Дождь наконец-то пошел, сначала еле слышный, сразу пропадающий в песке, а потом – тяжелый и грязный, пустивший вдоль пляжной ограды серую клубящуюся пену. Вернувшись домой кружной дорогой, через пустую рыбацкую деревню, где все то ли спали без задних ног, то ли вышли в море, я сбросил отяжелевший от влаги плащ, присел к столу и взглянул на экран компьютера. Пять окон были темными, зато свет горел в спальне Лидии, я увеличил шестое окно, надел очки, взглянул, и меня тут же скрутило грубой, нестерпимой судорогой.

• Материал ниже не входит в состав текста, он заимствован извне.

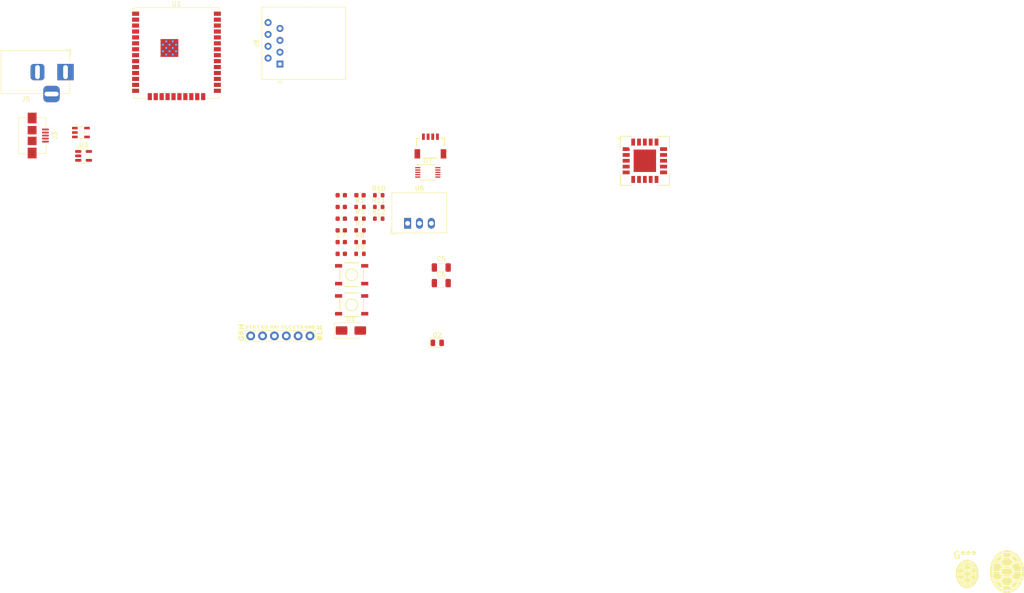
<source format=kicad_pcb>
(kicad_pcb
	(version 20240108)
	(generator "pcbnew")
	(generator_version "8.0")
	(general
		(thickness 1.6)
		(legacy_teardrops no)
	)
	(paper "A4")
	(layers
		(0 "F.Cu" signal)
		(31 "B.Cu" signal)
		(32 "B.Adhes" user "B.Adhesive")
		(33 "F.Adhes" user "F.Adhesive")
		(34 "B.Paste" user)
		(35 "F.Paste" user)
		(36 "B.SilkS" user "B.Silkscreen")
		(37 "F.SilkS" user "F.Silkscreen")
		(38 "B.Mask" user)
		(39 "F.Mask" user)
		(40 "Dwgs.User" user "User.Drawings")
		(41 "Cmts.User" user "User.Comments")
		(42 "Eco1.User" user "User.Eco1")
		(43 "Eco2.User" user "User.Eco2")
		(44 "Edge.Cuts" user)
		(45 "Margin" user)
		(46 "B.CrtYd" user "B.Courtyard")
		(47 "F.CrtYd" user "F.Courtyard")
		(48 "B.Fab" user)
		(49 "F.Fab" user)
		(50 "User.1" user)
		(51 "User.2" user)
		(52 "User.3" user)
		(53 "User.4" user)
		(54 "User.5" user)
		(55 "User.6" user)
		(56 "User.7" user)
		(57 "User.8" user)
		(58 "User.9" user)
	)
	(setup
		(pad_to_mask_clearance 0)
		(allow_soldermask_bridges_in_footprints no)
		(pcbplotparams
			(layerselection 0x00010fc_ffffffff)
			(plot_on_all_layers_selection 0x0000000_00000000)
			(disableapertmacros no)
			(usegerberextensions no)
			(usegerberattributes yes)
			(usegerberadvancedattributes yes)
			(creategerberjobfile yes)
			(dashed_line_dash_ratio 12.000000)
			(dashed_line_gap_ratio 3.000000)
			(svgprecision 4)
			(plotframeref no)
			(viasonmask no)
			(mode 1)
			(useauxorigin no)
			(hpglpennumber 1)
			(hpglpenspeed 20)
			(hpglpendiameter 15.000000)
			(pdf_front_fp_property_popups yes)
			(pdf_back_fp_property_popups yes)
			(dxfpolygonmode yes)
			(dxfimperialunits yes)
			(dxfusepcbnewfont yes)
			(psnegative no)
			(psa4output no)
			(plotreference yes)
			(plotvalue yes)
			(plotfptext yes)
			(plotinvisibletext no)
			(sketchpadsonfab no)
			(subtractmaskfromsilk no)
			(outputformat 1)
			(mirror no)
			(drillshape 1)
			(scaleselection 1)
			(outputdirectory "")
		)
	)
	(net 0 "")
	(net 1 "GND")
	(net 2 "VIN")
	(net 3 "PULL_UP")
	(net 4 "Net-(U6-IN)")
	(net 5 "+5V")
	(net 6 "Net-(D2-A)")
	(net 7 "SDA")
	(net 8 "unconnected-(J1-NC-PadNC1)")
	(net 9 "SCL")
	(net 10 "unconnected-(J1-NC-PadNC2)")
	(net 11 "unconnected-(J2-Pin_2-Pad2)")
	(net 12 "TX")
	(net 13 "RX")
	(net 14 "unconnected-(J2-Pin_6-Pad6)")
	(net 15 "unconnected-(J3-Shield-Pad6)")
	(net 16 "unconnected-(J3-Shield-Pad6)_0")
	(net 17 "unconnected-(J3-D--Pad2)")
	(net 18 "unconnected-(J3-Shield-Pad6)_1")
	(net 19 "unconnected-(J3-ID-Pad4)")
	(net 20 "unconnected-(J3-Shield-Pad6)_2")
	(net 21 "unconnected-(J3-D+-Pad3)")
	(net 22 "D_SCL-")
	(net 23 "unconnected-(J8-Pad3)")
	(net 24 "+12V")
	(net 25 "D_SDA+")
	(net 26 "unconnected-(J8-Pad6)")
	(net 27 "D_SDA-")
	(net 28 "D_SCL+")
	(net 29 "0")
	(net 30 "CIPO")
	(net 31 "unconnected-(U1-SCK{slash}IO6-Pad20)")
	(net 32 "A0")
	(net 33 "unconnected-(U1-SDO{slash}IO7-Pad21)")
	(net 34 "A2")
	(net 35 "16")
	(net 36 "A4")
	(net 37 "33")
	(net 38 "32")
	(net 39 "12")
	(net 40 "SCK")
	(net 41 "unconnected-(U1-SHD{slash}IO9-Pad17)")
	(net 42 "A1")
	(net 43 "unconnected-(U1-SWP{slash}IO10-Pad18)")
	(net 44 "15")
	(net 45 "unconnected-(U1-SCS{slash}IO11-Pad19)")
	(net 46 "unconnected-(U1-IO35-Pad7)")
	(net 47 "21")
	(net 48 "14")
	(net 49 "COPI")
	(net 50 "A3")
	(net 51 "A5")
	(net 52 "27")
	(net 53 "unconnected-(U1-SDI{slash}IO8-Pad22)")
	(net 54 "17")
	(net 55 "13")
	(net 56 "unconnected-(U1-IO2-Pad24)")
	(net 57 "unconnected-(U2-NC-Pad4)")
	(net 58 "unconnected-(U3-NC-Pad4)")
	(net 59 "unconnected-(U4-NC-Pad14)")
	(net 60 "unconnected-(U4-NC-Pad5)")
	(net 61 "unconnected-(U4-NC-Pad18)")
	(net 62 "unconnected-(U4-NC-Pad16)")
	(net 63 "unconnected-(U4-NC-Pad15)")
	(net 64 "unconnected-(U4-NC-Pad17)")
	(net 65 "unconnected-(U4-NC-Pad11)")
	(net 66 "unconnected-(U4-NC-Pad12)")
	(net 67 "unconnected-(U4-NC-Pad8)")
	(net 68 "unconnected-(U4-NC-Pad2)")
	(net 69 "unconnected-(U4-NC-Pad3)")
	(net 70 "unconnected-(U4-NC-Pad1)")
	(net 71 "unconnected-(U4-NC-Pad13)")
	(net 72 "unconnected-(U4-NC-Pad4)")
	(net 73 "HV_SCL")
	(net 74 "unconnected-(U7-EN-Pad2)")
	(net 75 "HV_SDA")
	(footprint "Package_TO_SOT_SMD:SOT-23-5" (layer "F.Cu") (at 79.8625 83.95))
	(footprint "Resistor_SMD:R_0603_1608Metric" (layer "F.Cu") (at 143.0425 97.405))
	(footprint "LOGO" (layer "F.Cu") (at 269 173.5))
	(footprint "SparkFun-Capacitor:C_0603_1608Metric" (layer "F.Cu") (at 135.0225 97.405))
	(footprint "SparkFun-Connector:6_Pin_Serial_Target_Side" (layer "F.Cu") (at 121.9845 122.517))
	(footprint "SparkFun-Capacitor:C_0603_1608Metric" (layer "F.Cu") (at 139.0325 92.385))
	(footprint "Converter_DCDC:Converter_DCDC_RECOM_R-78E-0.5_THT" (layer "F.Cu") (at 149.2185 98.405))
	(footprint "LOGO" (layer "F.Cu") (at 277.5 173))
	(footprint "LED_SMD:LED_0805_2012Metric" (layer "F.Cu") (at 155.5625 124))
	(footprint "Resistor_SMD:R_0603_1608Metric" (layer "F.Cu") (at 139.0325 94.895))
	(footprint "Resistor_SMD:R_0603_1608Metric" (layer "F.Cu") (at 139.0325 97.405))
	(footprint "Resistor_SMD:R_0603_1608Metric" (layer "F.Cu") (at 143.0425 94.895))
	(footprint "Connector_BarrelJack:BarrelJack_Horizontal" (layer "F.Cu") (at 76 66))
	(footprint "Resistor_SMD:R_0603_1608Metric" (layer "F.Cu") (at 139.0325 104.935))
	(footprint "SparkFun-Capacitor:C_0603_1608Metric" (layer "F.Cu") (at 135.0225 92.385))
	(footprint "RF_Module:ESP32-WROOM-32UE" (layer "F.Cu") (at 99.75 61.91))
	(footprint "SparkFun-Semiconductor-Standard:SOT23-5" (layer "F.Cu") (at 79.3001 78.95))
	(footprint "Resistor_SMD:R_0603_1608Metric" (layer "F.Cu") (at 139.0325 99.915))
	(footprint "SparkFun-Capacitor:C_0603_1608Metric" (layer "F.Cu") (at 135.0225 104.935))
	(footprint "SparkFun-Connector:JST_SMD_1.0mm-4_RA"
		(layer "F.Cu")
		(uuid "a1c9a37c-818f-4034-be46-2f008fe16e8d")
		(at 154.1025 79.844)
		(property "Reference" "J1"
			(at 0 1.8 0)
			(layer "F.Fab")
			(uuid "c4917a63-b0e5-4b06-b552-b0ec7617fbc1")
			(effects
				(font
					(size 0.5 0.5)
					(thickness 0.1)
				)
				(justify bottom)
			)
		)
		(property "Value" "Qwiic_RA"
			(at 0 2.6 0)
			(layer "F.Fab")
			(uuid "a43fd0c9-d267-4f51-a536-9ae7b0a07705")
			(effects
				(font
					(size 0.5 0.5)
					(thickness 0.1)
				)
				(justify bottom)
			)
		)
		(property "Footprint" "SparkFun-Connector:JST_SMD_1.0mm-4_RA"
			(at 0 0 0)
			(unlocked yes)
			(layer "F.Fab")
			(hide yes)
			(uuid "e1958c23-864d-43ec-ad40-d1f90cb17354")
			(effects
				(font
					(size 1.27 1.27)
				)
			)
		)
		(property "Datasheet" "https://www.jst-mfg.com/product/pdf/eng/eSH.pdf"
			(at 0 0 0)
			(unlocked yes)
			(layer "F.Fab")
			(hide yes)
			(uuid "6db3aa4d-5cd8-4cac-8ed2-a807d71b62df")
			(effects
				(font
					(size 1.27 1.27)
				)
			)
		)
		(property "Description" "4 pin JST 1mm polarized connector for I2C"
			(at 0 0 0)
			(unlocked yes)
			(layer "F.Fab")
			(hide yes)
			(uuid "72022f9c-e283-4a74-b5af-abd8cb9e8daf")
			(effects
				(font
					(size 1.27 1.27)
				)
			)
		)
		(property "PROD_ID" "CONN-13694"
			(at 0 0 0)
			(unlocked yes)
			(layer "F.Fab")
			(hide yes)
			(uuid "bb7901b6-5dc1-4354-bb5f-7a318dab1095")
			(effects
				(font
					(size 1 1)
					(thickness 0.15)
				)
			)
		)
		(property ki_fp_filters "Connector*:*_1x??_*")
		(path "/54e24d56-ef34-469c-b5d4-3a0ed06034d7")
		(sheetname "Root")
		(sheetfile "ESP32_Smart_Home_Node.kicad_sch")
		(fp_line
			(start -3 0.35)
			(end -2.25 0.35)
			(stroke
				(width 0.2032)
				(type solid)
			)
			(layer "F.SilkS")
			(uuid "d78fb489-d54e-48b0-a5a9-e08e4c88a60a")
		)
		(fp_line
			(start -3 2)
			(end -3 0.35)
			(stroke
				(width 0.2032)
				(type solid)
			)
			(layer "F.SilkS")
			(uuid "8b2423eb-6ef1-4273-a189-4e0cdfe6bcb4")
		)
		(fp_line
			(start -1.5 4.6)
			(end 1.5 4.6)
			(stroke
				(width 0.2032)
				(type solid)
			)
			(layer "F.SilkS")
			(uuid "e93e4590-fcf9-4461-898b-c0307e72fe80")
		)
		(fp_line
			(start 2.25 0.35)
			(end 3 0.35)
			(stroke
				(width 0.2032)
				(type solid)
			)
			(layer "F.SilkS")
			(uuid "a0a5c98e-6028-4855-978c-5617ef59fb7b")
		)
		(fp_line
			(start 3 0.35)
			(end 3 2)
			(stroke
				(width 0.2032)
				(type solid)
			)
			(layer "F.SilkS")
			(uuid "f402ba04-ba21-4c94-a31f-2d00e42f0d45")
		)
		(fp_rect
			(start 3.51 4.797)
			(end -3.51 -0.819)
			(stroke
				(width 0.05)
				(type default)
			)
			(fill none)
			(layer "F.CrtYd")
			(uuid "66746e77-71d5-4b8f-b106-2d22e56d6440")
		)
		(pad "1" smd rect
			(at -1.5 0)
			(size 0.6 1.35)
			(layers "F.Cu" "F.Paste" "F.Mask")
			(net 1 "GND")
			(pinfunction "Pin_1")
			(pintype "passive")
			(solder_mask_margin 0.1016)
			(thermal_bridge_angle 0)
			(uuid "8e05923f-105a-4f68-b36d-cb86803e8963")
		)
		(pad "2" smd rect
			(at -0.5 0)
			(size 0.6 1.35)
			(layers "F.Cu" "F.Paste" "F.Mask")
			(net 3 "PULL_UP")
			(pinfunction "Pin_2")
			(pintype "passive")
			(solder_mask_margin 0.1016)
			(thermal_bridge_angle 0)
			(uuid "c37b6483-ba3b-4288-acd7-68fbd5b767b7")
		)
		(pad "3" smd rect
			(at 0.5 0)
			(size 0.6 1.35)
			(layers "F.Cu" "F.Paste" "F.Mask")
			(net 7 "SDA")
			(pinfunction "Pin_3")
			(pintype "passive")
			(solder_mask_margin 0.1016)
			(thermal_bridge_angle 0)
			(uuid "1b553dae-31f9-49f3-8232-bbdf965ff168")
		)
		(pad "4" smd rect
			(at 1.5 0)
			(size 0.6 1.35)
			(layers "F.Cu" "F.Paste" "F.Mask")
			(net 9 "SCL")
			(pinfunction "Pin_4")
			(pintype "passive")
			(solder_mask_margin 0.1016)
			(thermal_bridge_angle 0)
			(uuid "4fc9b0d0-fa37-4f26-835d-f7686592fcc2")
		)
		(pad "NC1" smd rect
			(at 2.8 3.675)
			(size 1.2 2)
			(layers "F.Cu" "F.Paste" "F.Mask")
			(net 8 "unconnected-(J1-NC-PadNC1)")
			(pinfunction "NC")
			(pintype "no_connect")
			(solder_mask_margin 0.1016)
			(thermal_bridge_angle 0)
			(uuid "34c59930-d3cc-4aba-8c21-7dea71859865")
		)
		(pad "NC2" smd rect
			(at -2.8 3.675)
			(size 1.2 
... [78768 chars truncated]
</source>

Белый ротанговый комод был забрызган кровью, зеркало над ним было забрызгано кровью, белая стена была забрызгана кровью, на полу лицом вверх лежала датчанка в длинном платье, залитом кровью до самого подола. Я смотрел на экран не отрываясь несколько минут, пытаясь уловить вздох или движение ресниц, но тщетно: Хенриетта была мертва. Убийство – то, что один одуревший от мака англичанин называл изящнейшим из искусств – было совершено грубо и неказисто. Кровь стояла на полу просторной черной лужей.